But to sustain a marriage for 50 years, you have to get real a
But to sustain a marriage for 50 years, you have to get real a little bit and find someone who is understanding and who you can grow with. My mom always says, 'Marry the man who loves you a millimeter more.'
“But to sustain a marriage for 50 years, you have to get real a little bit and find someone who is understanding and who you can grow with. My mom always says, ‘Marry the man who loves you a millimeter more.’” These words of Ali Larter, spoken with tenderness and humility, reveal a wisdom far deeper than their simplicity suggests. Beneath their gentle tone lies an ancient truth: that love is not sustained by illusion, but by understanding, and that the bond of marriage endures not through perfection, but through mutual growth and the steady balance of affection. Larter’s reflection is not the naïve dream of romance, but the seasoned counsel of one who has glimpsed the long horizon of companionship — a love that must learn to weather time.
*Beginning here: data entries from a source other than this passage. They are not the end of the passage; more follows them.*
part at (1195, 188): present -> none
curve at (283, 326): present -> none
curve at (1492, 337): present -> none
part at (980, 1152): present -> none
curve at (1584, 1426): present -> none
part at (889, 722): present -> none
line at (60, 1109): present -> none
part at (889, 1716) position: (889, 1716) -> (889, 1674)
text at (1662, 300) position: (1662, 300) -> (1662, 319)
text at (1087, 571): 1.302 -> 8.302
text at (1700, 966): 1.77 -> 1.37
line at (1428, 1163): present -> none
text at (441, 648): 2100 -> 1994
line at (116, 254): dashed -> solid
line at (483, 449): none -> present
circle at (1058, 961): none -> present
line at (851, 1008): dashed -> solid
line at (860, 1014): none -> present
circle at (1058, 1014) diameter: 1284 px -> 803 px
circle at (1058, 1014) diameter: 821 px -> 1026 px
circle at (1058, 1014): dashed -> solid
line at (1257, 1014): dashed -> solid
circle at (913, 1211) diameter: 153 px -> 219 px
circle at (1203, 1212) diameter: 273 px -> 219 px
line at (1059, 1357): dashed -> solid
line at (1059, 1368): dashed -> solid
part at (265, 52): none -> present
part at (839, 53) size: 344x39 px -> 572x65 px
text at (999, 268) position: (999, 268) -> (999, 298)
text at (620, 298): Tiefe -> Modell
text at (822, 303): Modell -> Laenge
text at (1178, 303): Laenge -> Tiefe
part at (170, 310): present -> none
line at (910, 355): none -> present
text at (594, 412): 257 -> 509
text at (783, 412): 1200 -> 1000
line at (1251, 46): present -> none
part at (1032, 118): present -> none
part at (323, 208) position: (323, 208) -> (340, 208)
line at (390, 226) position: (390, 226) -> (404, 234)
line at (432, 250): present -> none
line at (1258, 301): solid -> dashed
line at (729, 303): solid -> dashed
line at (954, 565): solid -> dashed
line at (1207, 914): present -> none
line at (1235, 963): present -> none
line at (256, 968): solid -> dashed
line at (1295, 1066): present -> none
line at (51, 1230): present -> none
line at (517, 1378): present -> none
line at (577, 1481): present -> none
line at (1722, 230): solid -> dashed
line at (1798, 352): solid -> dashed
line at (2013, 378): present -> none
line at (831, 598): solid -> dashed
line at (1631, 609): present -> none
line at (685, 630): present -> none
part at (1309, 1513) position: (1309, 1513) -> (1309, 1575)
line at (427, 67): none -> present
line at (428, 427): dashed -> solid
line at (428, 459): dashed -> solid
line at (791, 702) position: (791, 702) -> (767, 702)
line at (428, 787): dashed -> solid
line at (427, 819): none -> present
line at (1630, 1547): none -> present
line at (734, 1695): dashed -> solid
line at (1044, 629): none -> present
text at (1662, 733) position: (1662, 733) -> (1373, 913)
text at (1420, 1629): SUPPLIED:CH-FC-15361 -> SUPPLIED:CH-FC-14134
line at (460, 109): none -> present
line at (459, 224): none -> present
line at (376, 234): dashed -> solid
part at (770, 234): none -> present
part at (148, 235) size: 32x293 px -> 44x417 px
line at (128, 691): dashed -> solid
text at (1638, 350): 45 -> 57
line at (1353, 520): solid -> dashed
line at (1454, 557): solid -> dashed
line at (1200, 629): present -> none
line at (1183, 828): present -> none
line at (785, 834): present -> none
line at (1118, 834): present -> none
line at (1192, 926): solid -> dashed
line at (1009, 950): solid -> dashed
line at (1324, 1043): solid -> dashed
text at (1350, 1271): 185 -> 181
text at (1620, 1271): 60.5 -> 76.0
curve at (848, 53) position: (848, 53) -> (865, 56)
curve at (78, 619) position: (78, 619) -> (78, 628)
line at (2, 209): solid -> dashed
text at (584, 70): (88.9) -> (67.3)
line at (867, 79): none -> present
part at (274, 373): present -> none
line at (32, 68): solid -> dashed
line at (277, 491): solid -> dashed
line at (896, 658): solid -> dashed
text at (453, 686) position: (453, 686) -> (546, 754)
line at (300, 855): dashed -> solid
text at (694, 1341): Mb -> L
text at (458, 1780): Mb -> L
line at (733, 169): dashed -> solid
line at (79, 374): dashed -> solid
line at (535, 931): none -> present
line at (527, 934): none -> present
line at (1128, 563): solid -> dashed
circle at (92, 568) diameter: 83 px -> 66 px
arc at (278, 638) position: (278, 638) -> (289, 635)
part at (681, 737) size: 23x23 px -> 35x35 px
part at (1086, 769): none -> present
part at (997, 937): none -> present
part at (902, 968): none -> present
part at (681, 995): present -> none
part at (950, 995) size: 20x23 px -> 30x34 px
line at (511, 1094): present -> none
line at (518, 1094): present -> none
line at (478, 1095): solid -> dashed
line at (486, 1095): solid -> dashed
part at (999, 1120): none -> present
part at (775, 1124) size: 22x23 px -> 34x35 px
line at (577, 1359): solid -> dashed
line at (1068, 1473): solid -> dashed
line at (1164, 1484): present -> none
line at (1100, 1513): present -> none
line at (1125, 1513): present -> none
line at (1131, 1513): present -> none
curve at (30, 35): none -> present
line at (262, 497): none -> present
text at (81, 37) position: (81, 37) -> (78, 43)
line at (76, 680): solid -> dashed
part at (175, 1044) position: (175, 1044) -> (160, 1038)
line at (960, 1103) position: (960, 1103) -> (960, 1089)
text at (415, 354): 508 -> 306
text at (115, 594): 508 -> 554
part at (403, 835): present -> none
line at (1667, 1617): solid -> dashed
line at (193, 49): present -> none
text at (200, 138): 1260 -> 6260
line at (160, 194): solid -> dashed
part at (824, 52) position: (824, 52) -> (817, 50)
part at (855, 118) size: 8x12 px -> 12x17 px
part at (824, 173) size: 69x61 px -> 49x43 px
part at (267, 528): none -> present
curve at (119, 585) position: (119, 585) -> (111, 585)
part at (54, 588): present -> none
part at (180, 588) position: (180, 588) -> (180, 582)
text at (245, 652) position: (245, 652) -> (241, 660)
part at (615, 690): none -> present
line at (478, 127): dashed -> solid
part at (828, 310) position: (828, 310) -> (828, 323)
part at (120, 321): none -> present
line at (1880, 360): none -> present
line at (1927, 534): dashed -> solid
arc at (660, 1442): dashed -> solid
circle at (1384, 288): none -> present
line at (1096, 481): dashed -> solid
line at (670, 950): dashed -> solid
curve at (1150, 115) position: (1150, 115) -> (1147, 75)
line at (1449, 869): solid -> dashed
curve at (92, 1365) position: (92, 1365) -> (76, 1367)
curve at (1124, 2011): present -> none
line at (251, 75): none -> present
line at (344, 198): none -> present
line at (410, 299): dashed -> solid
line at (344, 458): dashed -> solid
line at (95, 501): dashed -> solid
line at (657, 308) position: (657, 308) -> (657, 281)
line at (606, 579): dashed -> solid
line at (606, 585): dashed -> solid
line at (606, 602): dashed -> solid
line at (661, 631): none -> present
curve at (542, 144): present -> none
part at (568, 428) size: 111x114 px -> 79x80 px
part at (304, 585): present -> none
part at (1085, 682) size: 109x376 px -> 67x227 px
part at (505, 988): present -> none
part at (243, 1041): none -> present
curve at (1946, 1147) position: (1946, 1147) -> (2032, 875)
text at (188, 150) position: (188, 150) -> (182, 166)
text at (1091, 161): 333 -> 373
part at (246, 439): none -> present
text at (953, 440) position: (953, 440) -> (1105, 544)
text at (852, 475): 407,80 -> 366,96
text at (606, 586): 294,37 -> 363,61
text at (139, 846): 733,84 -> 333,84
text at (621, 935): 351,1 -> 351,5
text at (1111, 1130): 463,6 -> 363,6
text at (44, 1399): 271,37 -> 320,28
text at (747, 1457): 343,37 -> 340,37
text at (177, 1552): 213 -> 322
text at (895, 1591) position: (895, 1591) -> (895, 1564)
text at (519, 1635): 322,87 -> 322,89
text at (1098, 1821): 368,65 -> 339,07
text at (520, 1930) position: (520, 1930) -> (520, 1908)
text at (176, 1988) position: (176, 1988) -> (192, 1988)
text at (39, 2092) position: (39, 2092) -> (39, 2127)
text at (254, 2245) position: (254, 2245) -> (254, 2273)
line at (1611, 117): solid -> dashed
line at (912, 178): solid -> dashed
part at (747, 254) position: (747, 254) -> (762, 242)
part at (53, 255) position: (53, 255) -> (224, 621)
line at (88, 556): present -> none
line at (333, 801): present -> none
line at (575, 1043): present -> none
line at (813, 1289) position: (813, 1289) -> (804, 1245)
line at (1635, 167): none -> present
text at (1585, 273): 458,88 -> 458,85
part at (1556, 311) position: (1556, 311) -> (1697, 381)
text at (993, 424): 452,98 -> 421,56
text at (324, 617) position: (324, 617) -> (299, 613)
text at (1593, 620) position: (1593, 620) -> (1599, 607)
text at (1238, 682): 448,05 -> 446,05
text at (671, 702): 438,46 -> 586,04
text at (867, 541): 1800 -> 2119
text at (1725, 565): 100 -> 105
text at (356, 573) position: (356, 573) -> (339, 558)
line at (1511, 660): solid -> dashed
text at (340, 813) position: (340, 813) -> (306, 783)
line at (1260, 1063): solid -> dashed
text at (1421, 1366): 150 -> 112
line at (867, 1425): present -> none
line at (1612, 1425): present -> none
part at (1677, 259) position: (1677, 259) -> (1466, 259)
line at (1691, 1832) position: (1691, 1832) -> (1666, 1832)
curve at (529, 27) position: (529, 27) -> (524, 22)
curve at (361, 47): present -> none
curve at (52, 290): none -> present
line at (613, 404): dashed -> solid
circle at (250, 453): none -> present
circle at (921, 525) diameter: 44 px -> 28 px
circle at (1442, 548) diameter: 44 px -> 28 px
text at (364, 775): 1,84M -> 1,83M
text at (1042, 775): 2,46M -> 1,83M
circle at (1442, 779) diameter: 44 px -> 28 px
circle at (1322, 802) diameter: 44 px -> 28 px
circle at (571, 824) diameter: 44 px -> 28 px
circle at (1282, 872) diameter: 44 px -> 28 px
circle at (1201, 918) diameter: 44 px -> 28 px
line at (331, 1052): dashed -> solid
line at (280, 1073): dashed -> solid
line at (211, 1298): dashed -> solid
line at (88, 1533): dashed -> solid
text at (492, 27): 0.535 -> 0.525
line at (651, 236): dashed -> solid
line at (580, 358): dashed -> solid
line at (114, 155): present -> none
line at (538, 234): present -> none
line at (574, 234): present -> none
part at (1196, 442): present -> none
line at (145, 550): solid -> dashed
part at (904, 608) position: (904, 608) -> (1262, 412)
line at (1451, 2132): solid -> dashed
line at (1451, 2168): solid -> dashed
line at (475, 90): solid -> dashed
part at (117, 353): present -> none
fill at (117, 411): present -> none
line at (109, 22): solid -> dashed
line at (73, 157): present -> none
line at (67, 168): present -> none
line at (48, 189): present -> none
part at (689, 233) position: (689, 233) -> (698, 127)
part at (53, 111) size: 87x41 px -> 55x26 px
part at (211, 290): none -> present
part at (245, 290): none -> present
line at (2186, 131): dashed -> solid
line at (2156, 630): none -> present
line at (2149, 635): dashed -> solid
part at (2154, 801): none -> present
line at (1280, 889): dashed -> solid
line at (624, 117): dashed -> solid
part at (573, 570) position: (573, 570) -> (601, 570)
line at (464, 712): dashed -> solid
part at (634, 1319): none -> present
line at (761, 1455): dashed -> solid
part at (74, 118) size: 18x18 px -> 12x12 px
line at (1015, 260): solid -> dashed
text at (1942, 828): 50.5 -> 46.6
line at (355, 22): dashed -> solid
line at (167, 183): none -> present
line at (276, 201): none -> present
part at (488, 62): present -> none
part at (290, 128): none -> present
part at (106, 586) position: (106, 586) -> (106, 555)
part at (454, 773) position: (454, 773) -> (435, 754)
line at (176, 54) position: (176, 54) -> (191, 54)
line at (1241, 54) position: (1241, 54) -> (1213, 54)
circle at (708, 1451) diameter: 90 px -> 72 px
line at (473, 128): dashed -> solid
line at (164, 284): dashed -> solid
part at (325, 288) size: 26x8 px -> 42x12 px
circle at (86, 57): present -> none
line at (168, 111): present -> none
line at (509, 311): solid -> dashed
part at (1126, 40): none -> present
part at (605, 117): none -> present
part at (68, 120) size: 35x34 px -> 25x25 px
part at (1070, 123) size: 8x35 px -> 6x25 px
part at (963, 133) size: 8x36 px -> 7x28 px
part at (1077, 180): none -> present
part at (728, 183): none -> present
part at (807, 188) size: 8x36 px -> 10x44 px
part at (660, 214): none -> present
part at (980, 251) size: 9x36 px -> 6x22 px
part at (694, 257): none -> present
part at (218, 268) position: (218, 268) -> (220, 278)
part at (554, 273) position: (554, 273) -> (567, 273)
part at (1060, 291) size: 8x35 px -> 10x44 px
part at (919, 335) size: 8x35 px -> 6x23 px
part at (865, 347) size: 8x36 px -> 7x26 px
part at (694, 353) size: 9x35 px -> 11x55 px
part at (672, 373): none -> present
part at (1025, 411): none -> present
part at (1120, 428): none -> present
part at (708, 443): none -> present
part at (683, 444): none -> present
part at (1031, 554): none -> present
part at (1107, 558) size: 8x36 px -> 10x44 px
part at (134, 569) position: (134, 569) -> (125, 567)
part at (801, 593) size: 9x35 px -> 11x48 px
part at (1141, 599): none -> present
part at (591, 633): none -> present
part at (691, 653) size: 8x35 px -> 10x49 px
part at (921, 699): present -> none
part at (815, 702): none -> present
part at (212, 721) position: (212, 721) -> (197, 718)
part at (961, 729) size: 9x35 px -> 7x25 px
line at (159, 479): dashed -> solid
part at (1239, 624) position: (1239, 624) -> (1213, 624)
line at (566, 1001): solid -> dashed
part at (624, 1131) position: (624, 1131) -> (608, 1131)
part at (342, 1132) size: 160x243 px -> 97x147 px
When she says, “you have to get real a little bit,” she speaks against the mirage of ideal love — the fantasy that passion alone can sustain a union through decades. In every age, the poets have sung of love’s fire, but the philosophers have reminded us that even the brightest flame fades unless tended with wisdom. To “get real” is to see love not as endless bliss, but as a covenant between two imperfect souls. It is the courage to look beyond beauty and into character, beyond thrill and into trust. For in the long arc of marriage, it is not laughter alone that binds hearts, but forgiveness; not grand gestures, but daily grace.
And then comes the tender phrase, passed down from mother to daughter: “Marry the man who loves you a millimeter more.” What a delicate measure, yet what immense meaning it holds! It is not a call for imbalance or submission, but for safety — for the assurance that love, to endure, must rest upon generosity. A man who loves “a millimeter more” is one who will yield when pride rises, who will choose gentleness over ego, and patience over power. In truth, such love does not diminish either soul; it uplifts both. For love that gives more than it demands creates a cycle of grace — one heart nourishing the other until both grow strong.
The ancients too spoke of this wisdom. The Greek philosopher Aristotle, in his reflections on friendship and marriage, said that true love exists when each seeks not their own good, but the good of the other. Such love is rare, for it requires humility — the willingness to lose a little pride so that both may win peace. History offers many examples of this quiet strength: consider Queen Victoria and Prince Albert, whose marriage was not free of storms, yet endured through mutual respect and growth. They were partners not only in affection, but in purpose — supporting each other’s passions, learning from each other’s differences, and transforming companionship into legacy. Their union teaches that marriage is not a chain but a garden, where two souls grow toward the same light.
Larter’s wisdom also reminds us that growth is the soul of lasting love. To “find someone you can grow with” is to choose a companion whose heart is open to change, whose love matures as life evolves. For love that does not grow will perish, and affection that resists time will wither beneath it. In every long marriage, there comes a season when beauty fades, when tempers rise, when dreams diverge — yet those who continue to grow together transform hardship into harvest. They learn, again and again, to love each other not as they were, but as they have become.
The lesson, then, is both tender and timeless. Choose love not for its brilliance, but for its endurance. Seek not the one who dazzles you most, but the one who understands you best. Let your heart be drawn not only by passion, but by peace. And when you find that soul who loves you “a millimeter more,” cherish them, for they will carry your spirit through the decades when beauty wanes and only loyalty remains.
So, my children, remember this: a great marriage is not built upon perfection, but upon persistence. It is the daily act of choosing — to listen, to forgive, to remain kind even when weary. As the ancients said, “Love is a temple built stone by stone.” Let understanding be your foundation, growth your roof, and kindness the light that fills your home. Then, when fifty years have passed, you will look upon your beloved not as a stranger of time, but as the dearest reflection of your own enduring heart.